(Collected data entries)
** start **

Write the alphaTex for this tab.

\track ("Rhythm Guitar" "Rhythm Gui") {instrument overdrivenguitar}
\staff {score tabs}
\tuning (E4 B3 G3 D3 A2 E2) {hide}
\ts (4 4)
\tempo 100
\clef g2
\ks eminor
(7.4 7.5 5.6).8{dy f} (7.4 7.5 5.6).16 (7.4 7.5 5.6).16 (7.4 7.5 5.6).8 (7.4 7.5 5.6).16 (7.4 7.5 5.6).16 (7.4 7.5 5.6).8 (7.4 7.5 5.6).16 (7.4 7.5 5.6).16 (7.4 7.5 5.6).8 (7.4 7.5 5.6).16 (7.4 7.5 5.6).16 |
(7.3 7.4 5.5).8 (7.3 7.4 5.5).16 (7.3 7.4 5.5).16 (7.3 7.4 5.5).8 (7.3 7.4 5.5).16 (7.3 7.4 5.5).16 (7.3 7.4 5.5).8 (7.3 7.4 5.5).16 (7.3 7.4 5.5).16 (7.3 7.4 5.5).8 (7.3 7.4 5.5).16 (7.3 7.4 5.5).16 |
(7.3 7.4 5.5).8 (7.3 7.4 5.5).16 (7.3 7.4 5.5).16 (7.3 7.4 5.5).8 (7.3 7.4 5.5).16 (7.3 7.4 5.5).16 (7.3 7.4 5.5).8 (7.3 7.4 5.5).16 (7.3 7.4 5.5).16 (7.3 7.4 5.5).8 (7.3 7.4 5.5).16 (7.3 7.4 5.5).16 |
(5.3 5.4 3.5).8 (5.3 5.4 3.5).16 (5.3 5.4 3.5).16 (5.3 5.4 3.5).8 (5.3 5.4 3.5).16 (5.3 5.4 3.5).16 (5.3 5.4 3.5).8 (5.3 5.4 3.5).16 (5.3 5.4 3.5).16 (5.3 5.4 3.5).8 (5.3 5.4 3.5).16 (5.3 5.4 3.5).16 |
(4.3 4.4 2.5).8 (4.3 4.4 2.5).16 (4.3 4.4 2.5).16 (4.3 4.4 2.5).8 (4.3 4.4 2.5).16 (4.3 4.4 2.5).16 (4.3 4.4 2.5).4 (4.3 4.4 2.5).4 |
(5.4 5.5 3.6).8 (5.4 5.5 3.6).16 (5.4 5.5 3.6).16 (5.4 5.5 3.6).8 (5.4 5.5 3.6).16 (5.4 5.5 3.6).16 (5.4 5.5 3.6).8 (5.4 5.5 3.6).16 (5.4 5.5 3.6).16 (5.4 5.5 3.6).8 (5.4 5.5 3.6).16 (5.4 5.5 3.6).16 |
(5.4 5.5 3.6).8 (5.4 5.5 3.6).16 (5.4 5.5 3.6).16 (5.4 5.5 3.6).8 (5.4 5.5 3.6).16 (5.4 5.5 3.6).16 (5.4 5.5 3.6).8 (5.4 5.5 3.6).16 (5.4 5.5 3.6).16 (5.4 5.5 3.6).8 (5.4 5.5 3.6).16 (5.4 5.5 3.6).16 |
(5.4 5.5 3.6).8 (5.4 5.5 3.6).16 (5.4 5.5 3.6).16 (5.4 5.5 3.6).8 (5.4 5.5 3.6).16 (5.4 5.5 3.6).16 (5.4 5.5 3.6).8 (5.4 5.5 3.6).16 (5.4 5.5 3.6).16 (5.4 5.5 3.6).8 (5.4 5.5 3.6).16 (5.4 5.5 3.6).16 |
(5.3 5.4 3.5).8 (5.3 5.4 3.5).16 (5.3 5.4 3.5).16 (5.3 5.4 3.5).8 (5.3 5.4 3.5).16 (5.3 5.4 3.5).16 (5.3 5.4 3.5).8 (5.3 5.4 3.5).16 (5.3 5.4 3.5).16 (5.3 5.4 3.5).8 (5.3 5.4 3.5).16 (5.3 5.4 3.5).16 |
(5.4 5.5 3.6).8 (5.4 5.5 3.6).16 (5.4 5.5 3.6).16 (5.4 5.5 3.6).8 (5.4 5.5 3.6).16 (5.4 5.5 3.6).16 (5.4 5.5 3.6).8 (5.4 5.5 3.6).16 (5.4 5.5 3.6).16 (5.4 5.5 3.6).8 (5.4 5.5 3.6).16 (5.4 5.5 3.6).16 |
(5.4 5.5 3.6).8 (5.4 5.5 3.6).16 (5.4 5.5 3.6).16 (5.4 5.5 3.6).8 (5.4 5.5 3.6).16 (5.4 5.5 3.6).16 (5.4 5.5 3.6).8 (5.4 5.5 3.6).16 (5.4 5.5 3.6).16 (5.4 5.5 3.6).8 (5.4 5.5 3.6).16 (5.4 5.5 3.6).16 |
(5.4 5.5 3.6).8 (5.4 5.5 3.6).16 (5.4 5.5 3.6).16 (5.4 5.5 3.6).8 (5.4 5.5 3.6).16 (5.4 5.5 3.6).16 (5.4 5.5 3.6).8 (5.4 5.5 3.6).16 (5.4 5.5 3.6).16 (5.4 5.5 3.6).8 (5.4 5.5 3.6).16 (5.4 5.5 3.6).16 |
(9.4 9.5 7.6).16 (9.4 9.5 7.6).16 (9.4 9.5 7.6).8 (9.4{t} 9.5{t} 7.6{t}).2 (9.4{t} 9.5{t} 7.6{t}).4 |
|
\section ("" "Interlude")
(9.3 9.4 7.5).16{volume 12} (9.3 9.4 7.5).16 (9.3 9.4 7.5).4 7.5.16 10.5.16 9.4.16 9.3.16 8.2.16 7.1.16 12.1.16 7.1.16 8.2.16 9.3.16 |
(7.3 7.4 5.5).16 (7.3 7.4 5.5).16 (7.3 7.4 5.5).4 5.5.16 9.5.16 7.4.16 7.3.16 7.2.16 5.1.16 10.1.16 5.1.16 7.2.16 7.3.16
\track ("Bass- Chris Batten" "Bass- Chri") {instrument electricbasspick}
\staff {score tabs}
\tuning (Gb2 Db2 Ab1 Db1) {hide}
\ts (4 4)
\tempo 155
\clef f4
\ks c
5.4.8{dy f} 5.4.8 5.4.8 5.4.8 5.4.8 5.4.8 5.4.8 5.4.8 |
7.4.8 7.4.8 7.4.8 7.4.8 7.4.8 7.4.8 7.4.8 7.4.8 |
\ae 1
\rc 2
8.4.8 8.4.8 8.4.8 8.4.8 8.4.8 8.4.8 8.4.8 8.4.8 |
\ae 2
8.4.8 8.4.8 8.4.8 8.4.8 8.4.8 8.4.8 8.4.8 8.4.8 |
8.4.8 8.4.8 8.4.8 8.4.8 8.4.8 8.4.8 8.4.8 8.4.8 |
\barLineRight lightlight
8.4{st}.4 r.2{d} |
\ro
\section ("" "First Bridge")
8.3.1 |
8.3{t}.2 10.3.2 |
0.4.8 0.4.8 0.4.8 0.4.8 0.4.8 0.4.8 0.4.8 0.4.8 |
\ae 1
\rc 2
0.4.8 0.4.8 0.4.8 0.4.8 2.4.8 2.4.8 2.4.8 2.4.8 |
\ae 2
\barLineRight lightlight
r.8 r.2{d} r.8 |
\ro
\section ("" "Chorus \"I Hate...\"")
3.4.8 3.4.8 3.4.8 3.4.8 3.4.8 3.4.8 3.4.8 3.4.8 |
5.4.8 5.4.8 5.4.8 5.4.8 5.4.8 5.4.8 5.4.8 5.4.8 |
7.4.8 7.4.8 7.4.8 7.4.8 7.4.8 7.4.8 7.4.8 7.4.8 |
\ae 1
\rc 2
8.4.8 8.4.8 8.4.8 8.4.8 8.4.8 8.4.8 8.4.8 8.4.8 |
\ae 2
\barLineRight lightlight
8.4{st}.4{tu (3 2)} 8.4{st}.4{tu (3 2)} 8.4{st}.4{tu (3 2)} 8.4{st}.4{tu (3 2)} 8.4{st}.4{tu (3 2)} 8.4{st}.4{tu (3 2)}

** end **

** What you are asked to do **
Extract every line from the records above that contains the string "track", reproducing each line without changes.

** Problem solution **
\track ("Rhythm Guitar" "Rhythm Gui") {instrument overdrivenguitar}
\track ("Bass- Chris Batten" "Bass- Chri") {instrument electricbasspick}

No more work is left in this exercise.